# parque lumínico



## Marcy63

Hola, el contexto es un tema de iluminación , ¿cómo diríamos "parque lumínico" ? se aplica a todas las lámparas instaladas , me vendría bárbaro una ayuda


----------



## InterpreterALE

Lo que pude hallar fue: *Luminous Park*, no se si es el término especializado, pero al menos es una punta como para que empieces a trajabar en ello.

| A | L | E |


----------



## Marcy63

gracias....voy a seguir buscando


----------



## estemero

Creo que lo que no debes es intentar traducir literalmente la expresión *parque lumínico* porque el resultado puede ser, como mínimo, sorprendente para un angloparlante. De hecho, yo nunca había oído esa expresión aquí en España. Sí que se utiliza aquí la expresión *parque* como sinótimo de flota o de equipamiento pero nunca lo había oído para temas de alumbrado. Mi consejo es que busques una expresión más universal que sea equivalente dentro de tu contexto y que sea más fácilmente traducible.


----------



## apple123

¿y si ignoras lo de parque y pones algo así como _lighting devices_?
Sin más contexto es dificil....

Datos de ubicación de elementos:
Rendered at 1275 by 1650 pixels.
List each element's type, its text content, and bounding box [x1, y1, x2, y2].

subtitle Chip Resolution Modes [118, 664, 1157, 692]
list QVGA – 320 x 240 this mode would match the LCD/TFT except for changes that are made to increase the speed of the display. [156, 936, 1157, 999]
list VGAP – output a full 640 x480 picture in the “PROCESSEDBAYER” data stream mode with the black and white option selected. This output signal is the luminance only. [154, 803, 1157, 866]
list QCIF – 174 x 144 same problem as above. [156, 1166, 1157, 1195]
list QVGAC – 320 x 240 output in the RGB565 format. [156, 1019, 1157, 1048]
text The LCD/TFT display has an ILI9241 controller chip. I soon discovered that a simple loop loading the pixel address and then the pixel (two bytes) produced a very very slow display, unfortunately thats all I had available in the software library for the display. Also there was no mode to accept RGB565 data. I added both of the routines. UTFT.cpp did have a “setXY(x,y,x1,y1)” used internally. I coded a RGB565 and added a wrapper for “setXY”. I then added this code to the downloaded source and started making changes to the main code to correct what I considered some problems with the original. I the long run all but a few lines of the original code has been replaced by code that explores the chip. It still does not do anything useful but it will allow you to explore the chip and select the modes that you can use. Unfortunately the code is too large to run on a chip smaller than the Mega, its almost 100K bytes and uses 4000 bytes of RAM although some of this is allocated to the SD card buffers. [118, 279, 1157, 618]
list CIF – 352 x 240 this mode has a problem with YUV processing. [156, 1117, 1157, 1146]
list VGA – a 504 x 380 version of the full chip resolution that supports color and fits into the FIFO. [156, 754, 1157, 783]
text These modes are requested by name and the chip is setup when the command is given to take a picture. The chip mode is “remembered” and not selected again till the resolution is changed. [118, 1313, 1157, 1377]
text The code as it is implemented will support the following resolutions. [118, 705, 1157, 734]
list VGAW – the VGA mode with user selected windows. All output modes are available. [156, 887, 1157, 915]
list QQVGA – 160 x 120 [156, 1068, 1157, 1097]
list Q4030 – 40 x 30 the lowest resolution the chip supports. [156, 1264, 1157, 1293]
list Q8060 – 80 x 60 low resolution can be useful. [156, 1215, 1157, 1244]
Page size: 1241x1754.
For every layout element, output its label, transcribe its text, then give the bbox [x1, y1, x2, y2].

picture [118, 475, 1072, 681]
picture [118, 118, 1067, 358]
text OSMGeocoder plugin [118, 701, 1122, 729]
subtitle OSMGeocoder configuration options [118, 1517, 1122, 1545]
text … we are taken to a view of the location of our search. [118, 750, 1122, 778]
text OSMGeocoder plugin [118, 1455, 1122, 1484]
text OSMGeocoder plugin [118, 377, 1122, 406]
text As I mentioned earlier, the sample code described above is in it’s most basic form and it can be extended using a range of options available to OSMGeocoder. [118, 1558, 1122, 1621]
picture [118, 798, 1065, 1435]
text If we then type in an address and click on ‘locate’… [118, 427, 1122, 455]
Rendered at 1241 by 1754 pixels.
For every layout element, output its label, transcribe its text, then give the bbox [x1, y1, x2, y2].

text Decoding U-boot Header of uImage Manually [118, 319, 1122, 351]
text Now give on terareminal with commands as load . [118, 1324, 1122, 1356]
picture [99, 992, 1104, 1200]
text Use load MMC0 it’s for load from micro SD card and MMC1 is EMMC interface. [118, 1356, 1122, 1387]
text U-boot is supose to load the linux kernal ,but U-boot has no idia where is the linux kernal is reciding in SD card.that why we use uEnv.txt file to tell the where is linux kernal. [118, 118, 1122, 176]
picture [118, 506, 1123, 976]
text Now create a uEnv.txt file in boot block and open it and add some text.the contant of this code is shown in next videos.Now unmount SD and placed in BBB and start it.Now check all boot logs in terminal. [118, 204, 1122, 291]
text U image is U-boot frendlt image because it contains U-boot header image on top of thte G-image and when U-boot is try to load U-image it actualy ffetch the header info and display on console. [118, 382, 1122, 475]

_Tarea breve_
Reemplaza "angloparlante" por "hablante de inglés" y copia el fragmento del hilo sobre el parque lumínico que va entre "Creo que lo" y "como _lighting devices_?", ambos incluidos. Los registros no tienen relación alguna con el texto.

_Solución del problema_
Creo que lo que no debes es intentar traducir literalmente la expresión *parque lumínico* porque el resultado puede ser, como mínimo, sorprendente para un hablante de inglés. De hecho, yo nunca había oído esa expresión aquí en España. Sí que se utiliza aquí la expresión *parque* como sinótimo de flota o de equipamiento pero nunca lo había oído para temas de alumbrado. Mi consejo es que busques una expresión más universal que sea equivalente dentro de tu contexto y que sea más fácilmente traducible.


----------



## apple123

¿y si ignoras lo de parque y pones algo así como _lighting devices_?